Warsaw, Poland. The 19th annual Council of Parties for the United Nations Framework on Climate Change concluded here two weeks ago under the scrutiny of approximately 10,000 non-governmental organizations (NGOs). While hopes for progress on an international carbon-cutting treaty were largely unmet, some developing nations are independently making measurable progress in the area of emissions trading schemes (ETS), a market-based approach to emissions reduction that has struggled primarily in the USA, Europe and Australia. Carbon Dioxide Equivalents on the Chicago Climate Exchange fell from $7.50 per metric ton to a mere $0.05 in 2009, before the exchange was forced to shut in 2010. Similarly, problems of oversupply has plagued the EU ETS, with the carbon price hitting the floor twice already since its inception.
Growing energy demands compel China to mitigate emissions in order to reduce pollution and combat climate change. Consistent with China’s efforts to move away from central planning and towards market-based solutions, Zhenhua Xie,Vice Minister and Vice Chairman of the National Development and Reform Commission (NDRC) of China, announced that carbon trading would be part of the nation’s strategy to combat climate change. By year’s end, at least four pilot cities are expected to be involved in China’s new emissions trading scheme (ETS).
Market-based mechanisms such as the ETS are important pillars of China’s Third Plenum which arguably represents the most substantial change of the country’s economic policies since 1978. Interestingly, China is launching its ETS in the absence of international obligations and at a time when declining exports challenge the nation’s efforts to maintain high single-digit GDP growth.
To get a better sense of the progress of ETS in China, I interviewed Mr. Wang Jing, president of the ETS project in Tianjin, a metropolis of 12 million people and 4thlargest city of China. I asked him why China is starting with local projects, and what it will do to improve upon the implementation of a similar program in the European Union. Wang replied that his agency would better manage the number of permits available, preventing the over supply which made the EU’s ETS dysfunctional. Local authorities are also imposing more ambitious targets for emissions. Shenzhen, for example, aims to decrease emissions by 32% over the next three years – the equivalent of 100 metric tons of carbon dioxide. How much China can reduce emissions through ETS remains to be seen, but the program should help move the country away from coal-intensive operations.
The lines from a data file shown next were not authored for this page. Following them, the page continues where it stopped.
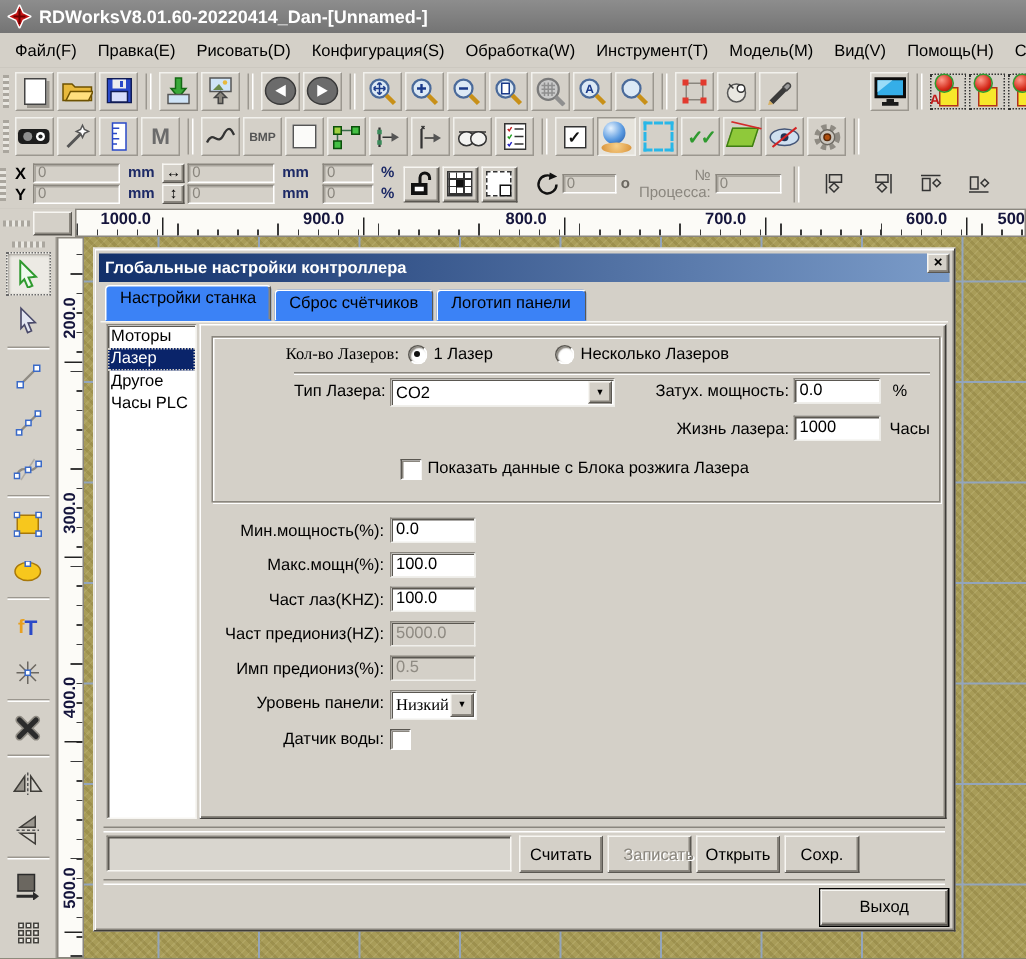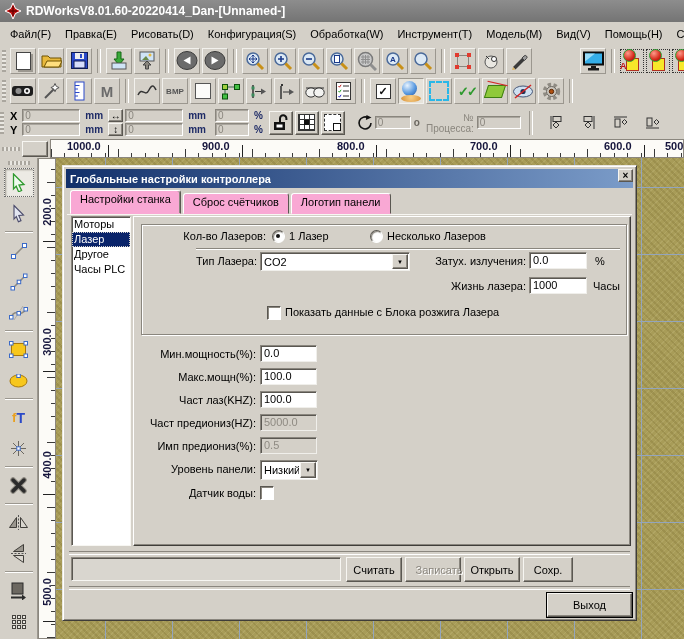--- a/index.html
+++ b/index.html
@@ -113,7 +113,7 @@
   .dlg-close{position:absolute;right:3px;top:3px;width:15px;height:13px;display:flex;align-items:center;justify-content:center;
              font-weight:bold;font-size:10px;line-height:10px;color:#000;}
   .tabs{position:absolute;left:7px;top:28px;display:flex;align-items:flex-end;height:20px;}
-  .tab{height:17px;padding:2px 9px 0;margin-right:2px;background:#f9a8d4;border:1px solid;white-space:nowrap;
+  .tab{height:17px;padding:2px 9px 0;margin-right:2px;background:#3b82f6;border:1px solid;white-space:nowrap;
        border-color:#fff #5a5751 transparent #fff;border-radius:3px 3px 0 0;box-sizing:content-box;}
   .tab.active{height:20px;position:relative;z-index:2;box-shadow:inset -1px 0 0 #8a867e;}
   .tabline{position:absolute;left:4px;right:4px;top:48px;height:1px;background:#f7f6f2;}

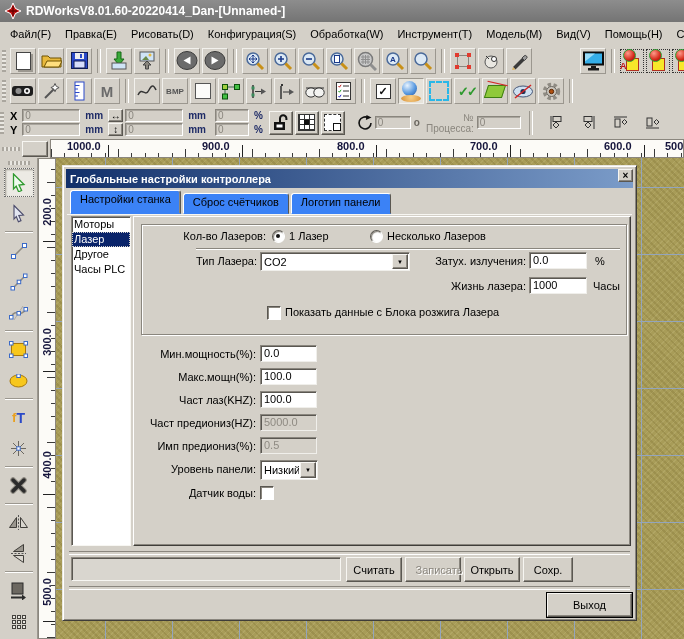--- a/index.html
+++ b/index.html
@@ -690,7 +690,7 @@
     <div class="panel"></div>
     <div class="group"></div>
 
-    <span class="dlab" style="left:96px;top:64px;width:107px;">Кол-во Лазеров:</span>
+    <span class="dlab" style="left:96px;top:64px;width:107px;font-family:Liberation Serif, serif;">Кол-во Лазеров:</span>
     <span class="radio on" style="left:209px;top:64px;"></span>
     <span class="dlab l" style="left:226px;top:64px;">1 Лазер</span>
     <span class="radio" style="left:307px;top:64px;"></span>

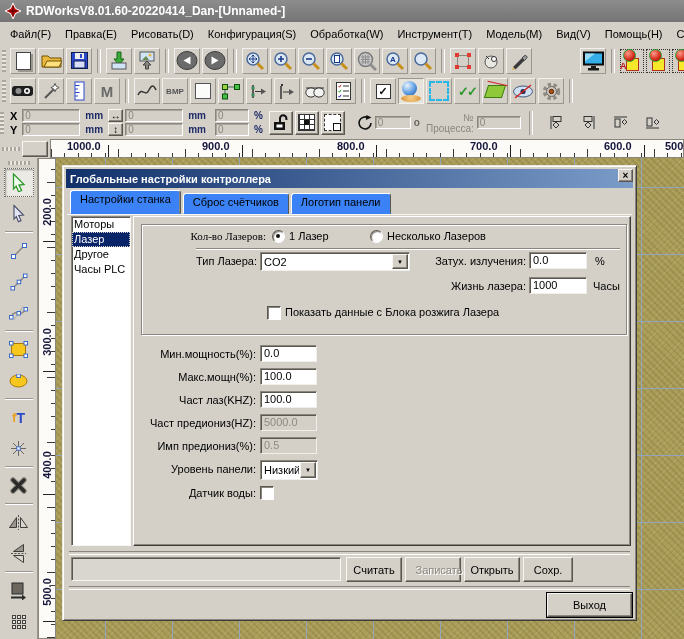--- a/index.html
+++ b/index.html
@@ -702,7 +702,7 @@
       <span class="val">CO2</span>
       <span class="drop raised">▼</span>
     </div>
-    <span class="dlab" style="left:348px;top:89px;width:115px;">Затух. излучения:</span>
+    <span class="dlab" style="left:348px;top:89px;width:115px;">Затух. мощность:</span>
     <span class="fld" style="left:466px;top:86px;width:58px;">0.0</span>
     <span class="dlab l" style="left:532px;top:89px;">%</span>
     <span class="dlab" style="left:348px;top:114px;width:115px;">Жизнь лазера:</span>

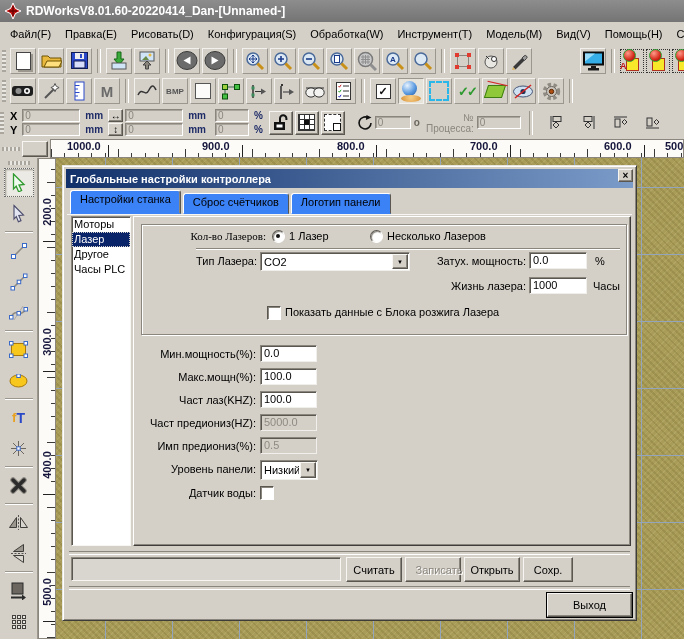--- a/index.html
+++ b/index.html
@@ -723,7 +723,7 @@
     <span class="fld dis" style="left:197px;top:271px;width:57px;">0.5</span>
 
     <span class="dlab" style="left:40px;top:297px;width:153px;">Уровень панели:</span>
-    <div class="combo" style="left:197px;top:294px;width:58px;height:20px;">
+    <div class="combo" style="left:197px;top:294px;width:58px;height:20px;font-family:Liberation Serif, serif;">
       <span class="val">Низкий</span>
       <span class="drop raised">▼</span>
     </div>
A COP 19 side event explored the challenge of implementing ETS in China and other developing countries. ETS in China and South Korea will initially target manufacturing industries, the heaviest polluters, a select group who some fear could unduly influence the market. It will nevertheless be exciting to see how developing nations fare at implementing ETS, an emissions reduction strategy that has yet to prove successful in the nations that produced the majority of CO2 which threatens us all.